What you have to do: Your answer should hold all lines of the entries that include the word "KiCad".

Extracted entries:

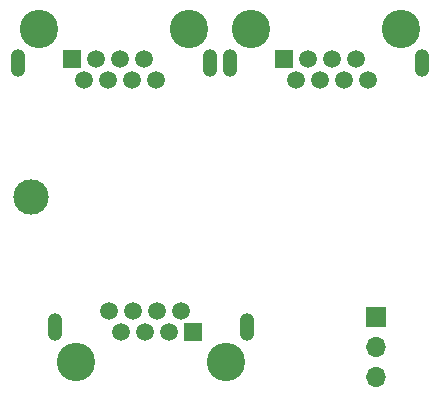
<source format=gbr>
%TF.GenerationSoftware,KiCad,Pcbnew,(6.0.6)*%
%TF.CreationDate,2022-07-09T15:22:20-05:00*%
%TF.ProjectId,Clinic_RJ45_Splitter,436c696e-6963-45f5-924a-34355f53706c,rev?*%
%TF.SameCoordinates,Original*%
%TF.FileFunction,Soldermask,Bot*%
%TF.FilePolarity,Negative*%
%FSLAX46Y46*%
G04 Gerber Fmt 4.6, Leading zero omitted, Abs format (unit mm)*
G04 Created by KiCad (PCBNEW (6.0.6)) date 2022-07-09 15:22:20*
%MOMM*%
%LPD*%
G01*
G04 APERTURE LIST*
%ADD10C,3.250000*%
%ADD11R,1.500000X1.500000*%
%ADD12C,1.500000*%
%ADD13O,1.259000X2.362000*%
%ADD14R,1.700000X1.700000*%
%ADD15O,1.700000X1.700000*%
%ADD16C,3.000000*%
G04 APERTURE END LIST*
D10*
%TO.C,J4*%
X155724320Y-77259180D03*
X168424320Y-77259180D03*
D11*
X158525020Y-79799180D03*
D12*
X159545020Y-81579180D03*
X160555020Y-79799180D03*
X161575020Y-81579180D03*
X162585020Y-79799180D03*
X163605020Y-81579180D03*
X164615020Y-79799180D03*
X165635020Y-81579180D03*
D13*
X170204320Y-80161130D03*
X153944320Y-80161130D03*
%TD*%
D10*
%TO.C,J2*%
X137795000Y-77224620D03*
X150495000Y-77224620D03*
D11*
X140595700Y-79764620D03*
D12*
X141615700Y-81544620D03*
X142625700Y-79764620D03*
X143645700Y-81544620D03*
X144655700Y-79764620D03*
X145675700Y-81544620D03*
X146685700Y-79764620D03*
X147705700Y-81544620D03*
D13*
X152275000Y-80126570D03*
X136015000Y-80126570D03*
%TD*%
D14*
%TO.C,J1*%
X166370000Y-101600000D03*
D15*
X166370000Y-104140000D03*
X166370000Y-106680000D03*
%TD*%
D16*
%TO.C,REF\u002A\u002A*%
X137160000Y-91440000D03*
%TD*%
D10*
%TO.C,J3*%
X153670000Y-105425240D03*
X140970000Y-105425240D03*
D11*
X150869300Y-102885240D03*
D12*
X149849300Y-101105240D03*
X148839300Y-102885240D03*
X147819300Y-101105240D03*
X146809300Y-102885240D03*
X145789300Y-101105240D03*
X144779300Y-102885240D03*
X143759300Y-101105240D03*
D13*
X139190000Y-102523290D03*
X155450000Y-102523290D03*
%TD*%
M02*

</source>
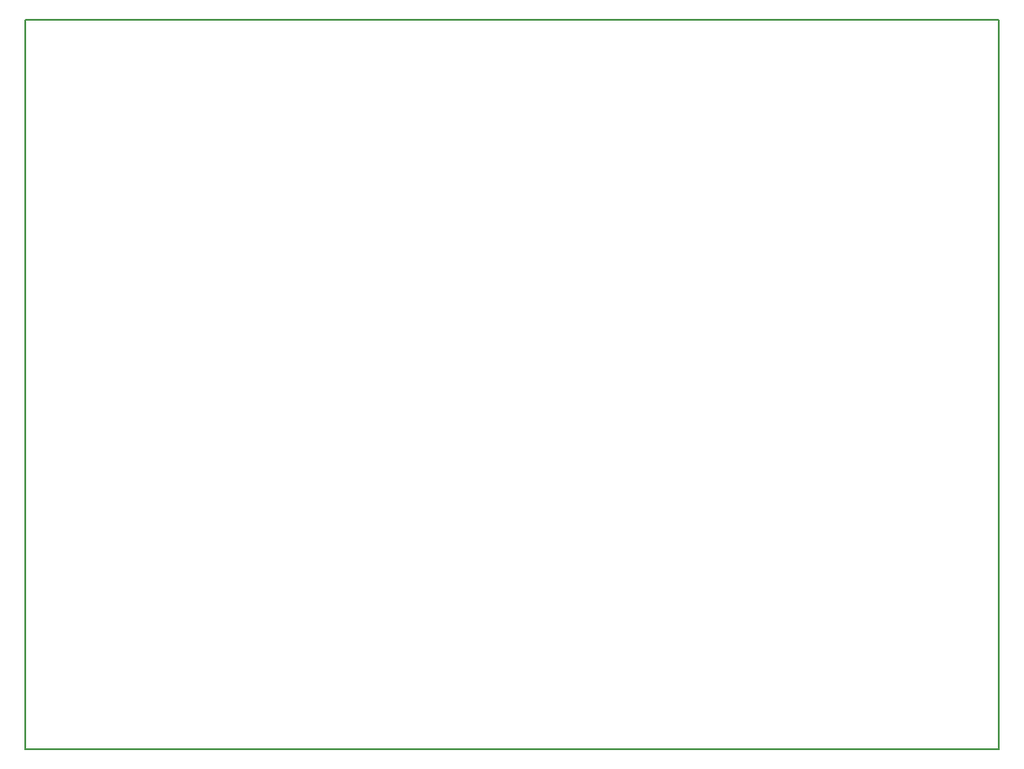
<source format=gbr>
G04 #@! TF.GenerationSoftware,KiCad,Pcbnew,(5.0.1)-rc2*
G04 #@! TF.CreationDate,2019-02-18T01:36:53-05:00*
G04 #@! TF.ProjectId,mfos_power,6D666F735F706F7765722E6B69636164,rev?*
G04 #@! TF.SameCoordinates,Original*
G04 #@! TF.FileFunction,Profile,NP*
%FSLAX46Y46*%
G04 Gerber Fmt 4.6, Leading zero omitted, Abs format (unit mm)*
G04 Created by KiCad (PCBNEW (5.0.1)-rc2) date 2/18/2019 1:36:53 AM*
%MOMM*%
%LPD*%
G01*
G04 APERTURE LIST*
%ADD10C,0.200000*%
G04 APERTURE END LIST*
D10*
X88254840Y-106817160D02*
X88254840Y-38186360D01*
X179710080Y-106817160D02*
X88254840Y-106817160D01*
X179710080Y-38160960D02*
X179710080Y-106817160D01*
X88270080Y-38160960D02*
X179710080Y-38160960D01*
M02*

</source>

Solution:
%TF.GenerationSoftware,KiCad,Pcbnew,(6.0.6)*%
G04 Created by KiCad (PCBNEW (6.0.6)) date 2022-07-09 15:22:20*
G04 #@! TF.GenerationSoftware,KiCad,Pcbnew,(5.0.1)-rc2*
G04 Created by KiCad (PCBNEW (5.0.1)-rc2) date 2/18/2019 1:36:53 AM*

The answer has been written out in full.